La commission des finances du Sénat jouera tout son rôle dans ce travail. Nous devrons examiner aussi bien les modalités de discussion des différents textes dans chaque assemblée que leur calendrier de dépôt et d’examen, ainsi que l’organisation de la navette, surtout si l’idée de fusionner les parties recettes des lois financières prospère. Mais ce sont aussi les comportements et les pratiques qui doivent évoluer. Nous devons nous mettre en situation de voter en étant toujours pleinement éclairés, ce qui suppose de recevoir les réponses aux questions que nous posons et d’avoir du temps pour analyser les propositions du Gouvernement qui arrivent encore trop souvent par amendements déposés fort tardivement.

Aujourd’hui, nous sommes saisis du projet de loi de finances de l’année, sur lequel se sont penchées toutes les commissions et, en particulier, les 76 rapporteurs pour avis et les 48 rapporteurs spéciaux, dont je salue l’implication.

L’exécution d’une loi de finances est tributaire du contexte macroéconomique dans lequel elle s’inscrit. C’est sur ce point que je voudrais formuler mes premières remarques.

D’abord, la nouvelle majorité bénéficie pleinement des mesures visant à redresser la compétitivité de l’économie mises en place sous le précédent quinquennat : le Gouvernement bénéficie d’une accélération marquée de la croissance et d’un dynamisme des recettes.

Cette reprise tient notamment aux mesures mises en œuvre depuis 2012 pour redresser la compétitivité et enrichir la croissance en emplois. Le crédit d’impôt pour la compétitivité et l’emploi, le CICE, et le Pacte de responsabilité ont ainsi largement contribué au net redressement des marges des entreprises observé depuis 2013, soit + 2 points. Les efforts de modernisation du marché du travail commencent à porter leurs fruits, le nombre de déclarations d’embauche en CDI étant désormais à son plus haut historique. Les parts de marché à l’exportation sont stabilisées, après une baisse continue entre 2000 et 2012, et les projets d’investissements internationaux sont en forte hausse : + 34 % en 2016.

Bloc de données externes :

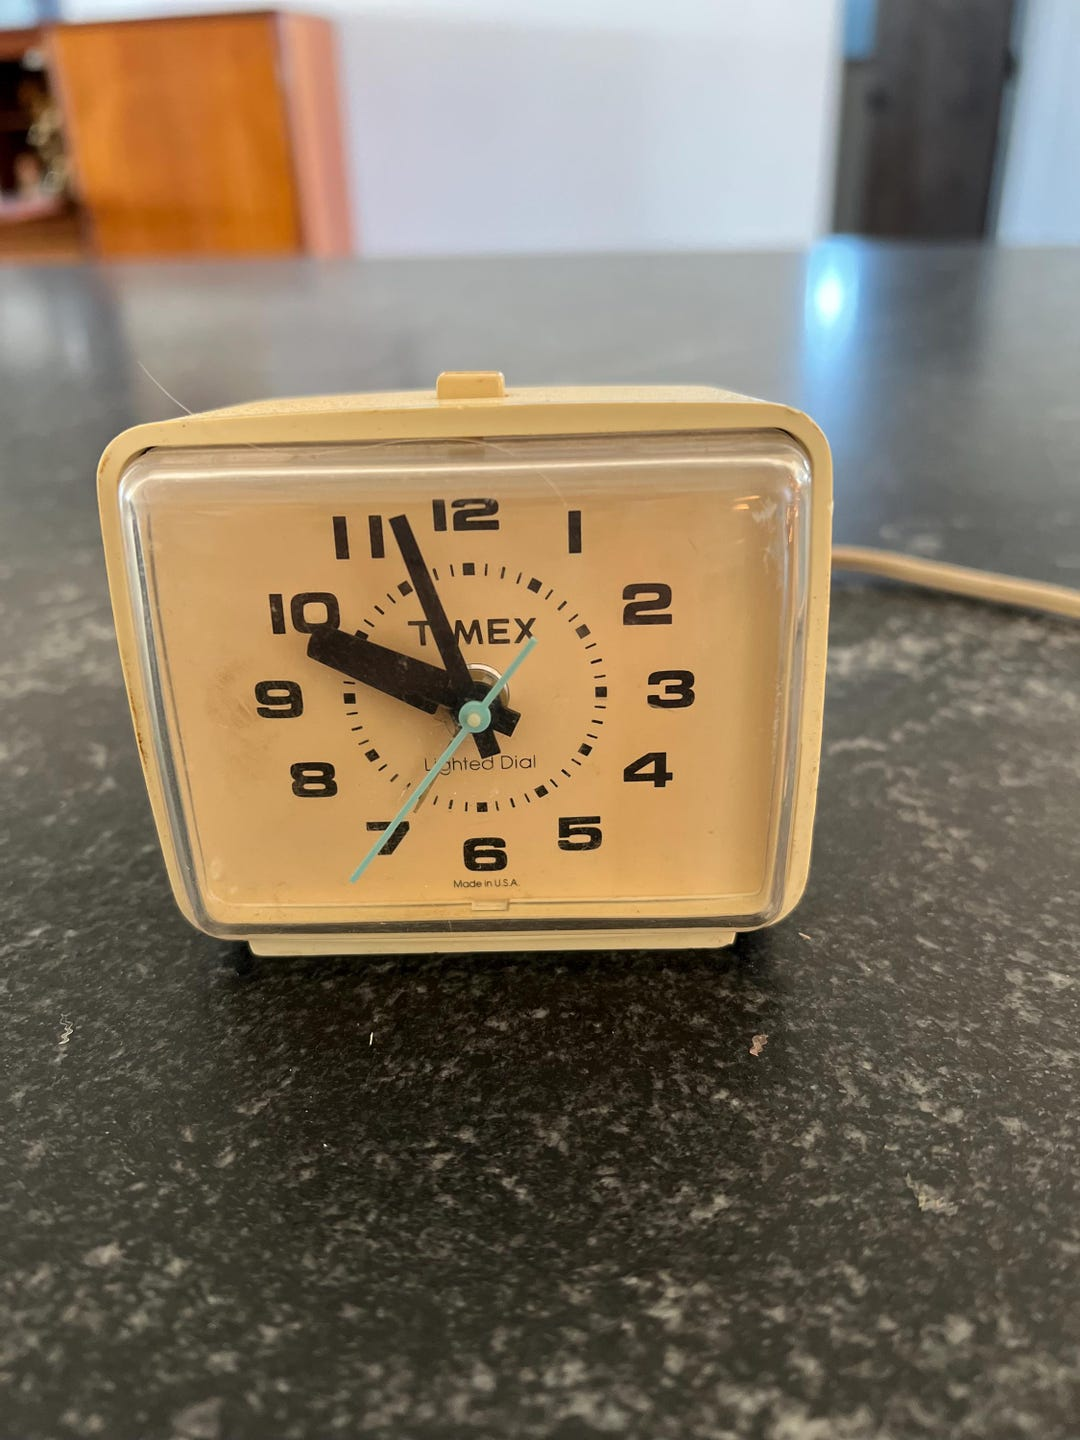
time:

Deuxième remarque : pour ramener le déficit public en dessous de 3 % du PIB en 2017, on peut considérer que le Gouvernement s’est contenté de « surfer » sur la reprise. Le Gouvernement a « dramatisé » en juillet les résultats de l’audit des finances publiques de la Cour des comptes, pour finalement mettre en œuvre des mesures de régulation budgétaire d’un montant comparable aux années précédentes – 4, 2 milliards d’euros.

Avec la taxe sur les dividendes, on a retrouvé le même schéma : le Gouvernement dramatise en évoquant un « scandale d’État » avant de déboucher sur des propositions technocratiques et bien modestes de réformes de la procédure d’élaboration de la loi.

En réalité, en l’absence d’embellie conjoncturelle, la prévision de déficit public pour 2017 serait nettement supérieure au seuil de 3 % du PIB. Autrement dit, le Gouvernement, loin d’avoir pris des mesures de redressement « exceptionnelles », s’est contenté de surfer sur la conjoncture.

Troisième remarque : le Gouvernement a même profité de la reprise pour relâcher l’effort de maîtrise de la dépense en 2018, au risque de nous mettre en porte-à-faux par rapport à nos engagements européens. L’an prochain, le Gouvernement s’est fixé pour objectif de contenir la croissance de la dépense publique à 0, 5 %, loin de l’objectif affiché en juillet d’une stabilisation de la dépense. Près d’un tiers des économies programmées est ainsi reporté sur la fin du quinquennat.

Au regard de nos engagements européens, le Gouvernement joue avec le feu. La réduction – et rien n’est fini, monsieur le ministre, quoi que vous en disiez – du déficit structurel prévue l’an prochain, limitée à 0, 1 point de PIB, est ainsi très inférieure à nos engagements européens – 0, 6 point – et à l’objectif fixé par le précédent gouvernement – 0, 5 point. Nous allons saturer dès l’année prochaine les marges de flexibilité que nous permet le pacte de stabilité.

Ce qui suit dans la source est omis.